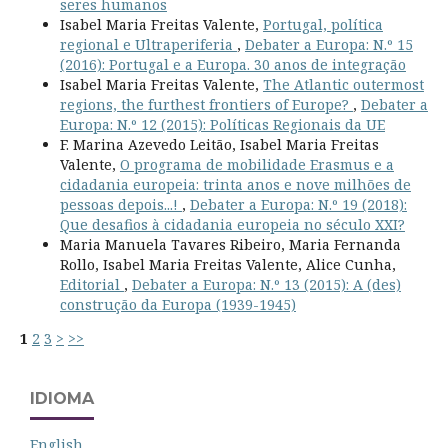
seres humanos
Isabel Maria Freitas Valente,
Portugal, política
regional e Ultraperiferia
,
Debater a Europa: N.º 15
(2016): Portugal e a Europa. 30 anos de integração
Isabel Maria Freitas Valente,
The Atlantic outermost
regions, the furthest frontiers of Europe?
,
Debater a
Europa: N.º 12 (2015): Políticas Regionais da UE
F. Marina Azevedo Leitão, Isabel Maria Freitas
Valente,
O programa de mobilidade Erasmus e a
cidadania europeia: trinta anos e nove milhões de
pessoas depois...!
,
Debater a Europa: N.º 19 (2018):
Que desafios à cidadania europeia no século XXI?
Maria Manuela Tavares Ribeiro, Maria Fernanda
Rollo, Isabel Maria Freitas Valente, Alice Cunha,
Editorial
,
Debater a Europa: N.º 13 (2015): A (des)
construção da Europa (1939-1945)
1
2
3
>
>>
IDIOMA
English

______

- _Assignment_:
Return the final stretch of the listing exactly, starting with the line that contains "Rollo, Isabel Maria" and ending with the last line.

- _Response area_:
Rollo, Isabel Maria Freitas Valente, Alice Cunha,
Editorial
,
Debater a Europa: N.º 13 (2015): A (des)
construção da Europa (1939-1945)
1
2
3
>
>>
IDIOMA
English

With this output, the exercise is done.